Andexanet-induced heparin resistance in cardiac surgery-a rapid review of case reports and series.

Abstract

Background: Andexanet alfa, a Food and Drug Administration (FDA)-approved antidote for apixaban and rivaroxaban, is used to manage life-threatening or uncontrolled bleeding. In patients undergoing cardiopulmonary bypass (CPB), preoperative exposure to andexanet can cause severe heparin resistance, necessitating effective mitigation strategies. A comprehensive review of such strategies remains lacking.

Objectives: This study aimed to systematically review and characterize cases of andexanet-induced heparin resistance in patients undergoing CPB and to evaluate management strategies.

Methods: A systematic search was conducted across multiple databases via the Ovid interface, Cochrane Central Register of Controlled Trials, and the FDA Adverse Event Reporting System. Quality appraisal was performed using a validated instrument for case reports and series describing drug-induced adverse events.

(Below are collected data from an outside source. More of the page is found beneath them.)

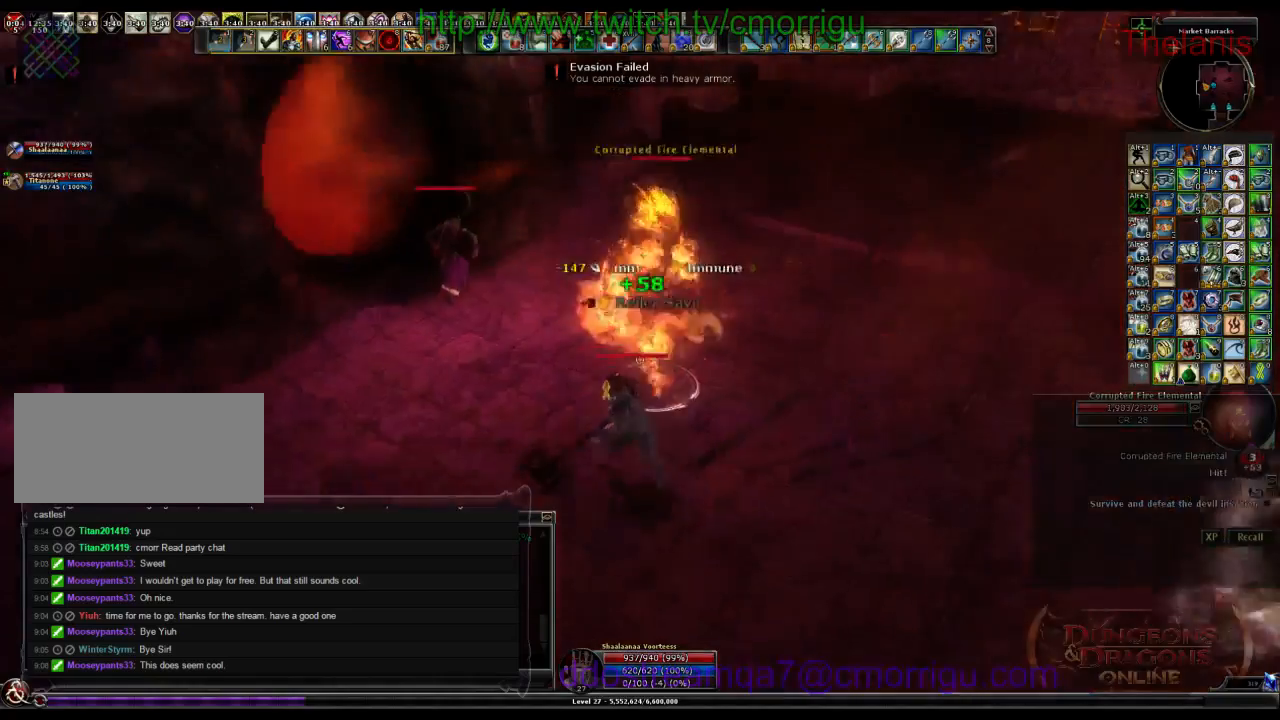
{"keys": ["a", "w"], "events": [[267, "2", "down"], [400, "a", "down"], [434, "2", "up"], [500, "w", "down"]]}
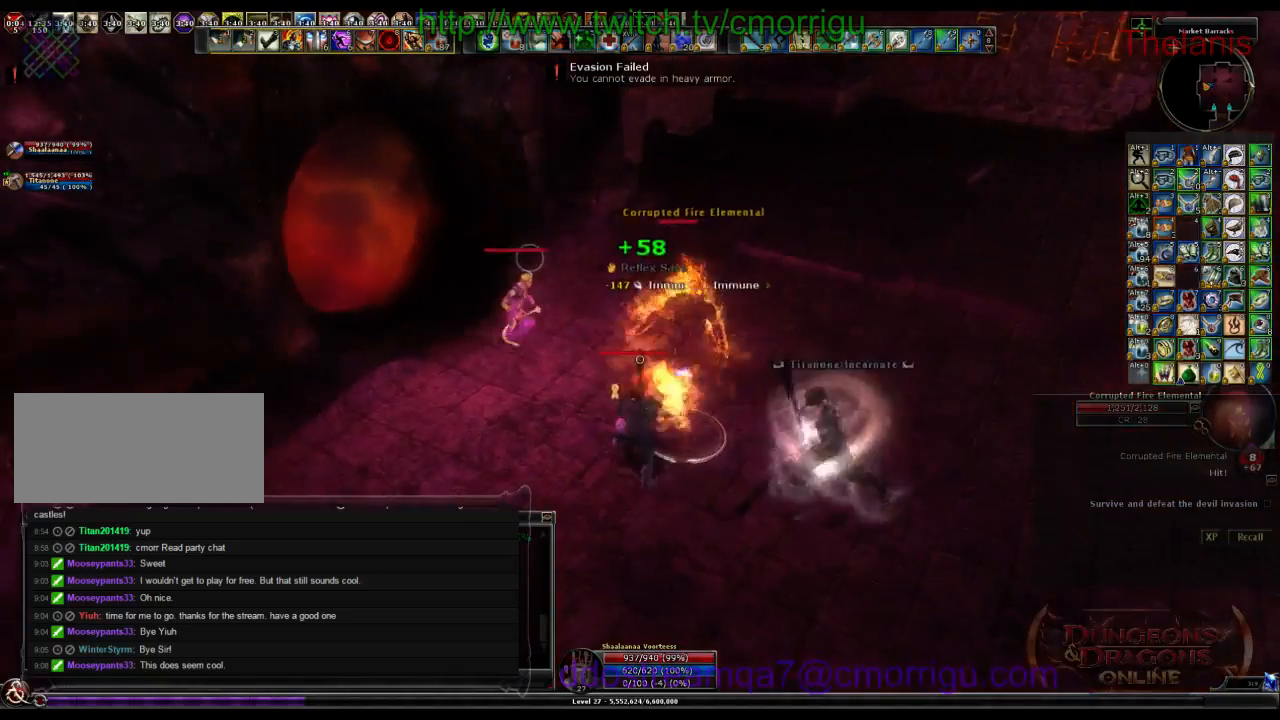
{"keys": [], "events": [[100, "a", "up"], [234, "w", "up"], [300, "1", "down"], [500, "1", "up"]]}
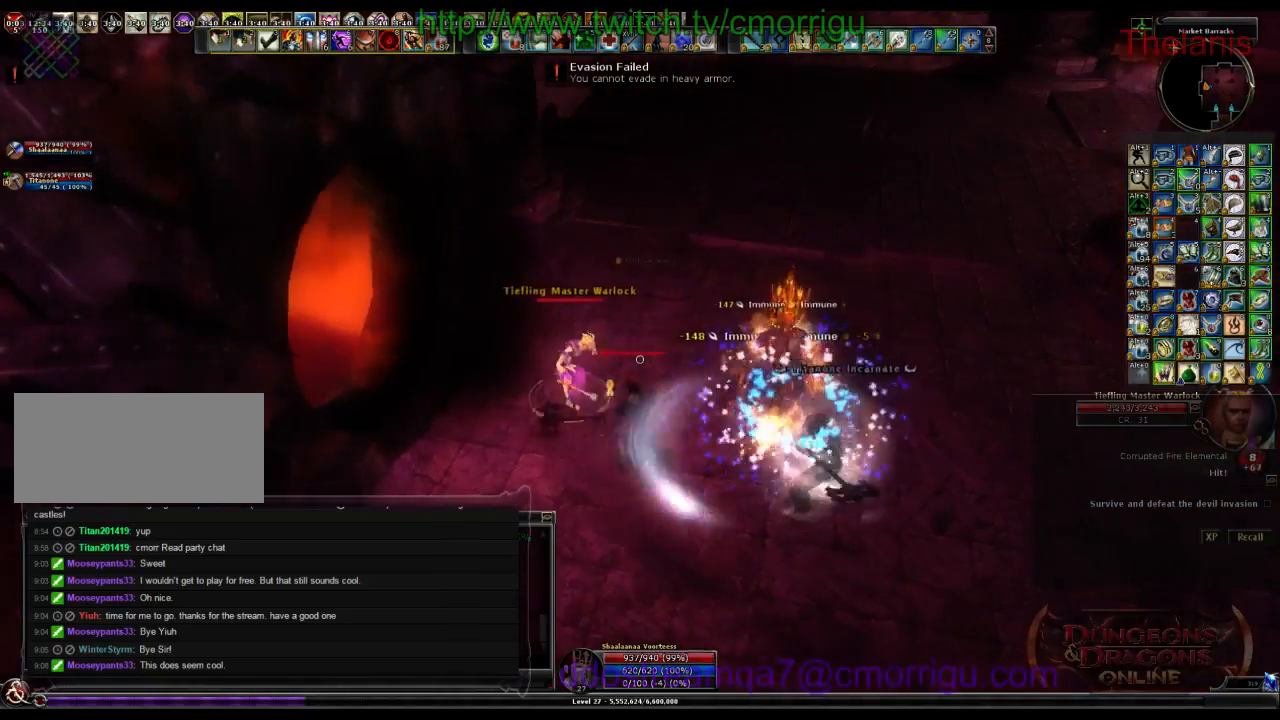
{"keys": [], "events": [[234, "2", "down"], [434, "2", "up"]]}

Results: Fourteen discrete patient cases met inclusion criteria. After andexanet administration, the mean initial activated clotting time (ACT) was 199.5 seconds, falling short of a target of ≥400 seconds despite additional heparin dosing (mean total, 1123 U/kg). Moreover, 35.7% of all cases involved thrombus formation in the reservoir, 2 of which required a circuit replacement. Antithrombin (AT) concentrate was administered to 75% of those received an adjunct therapy. A prophylactic AT use (mean, 49.9 IU/kg) resulted in an ACT over 400 seconds, while its effects in low dose after the occurrence of thrombosis varied on ACT values. Nafamostat mesylate was used in some cases reported from Japan.

Conclusion: Heparin resistance following andexanet exposure poses significant procoagulant risk during CPB. Pre-emptive high-dose AT therapy may improve ACT values. Further studies are needed to understand the mechanisms and optimize management of this condition.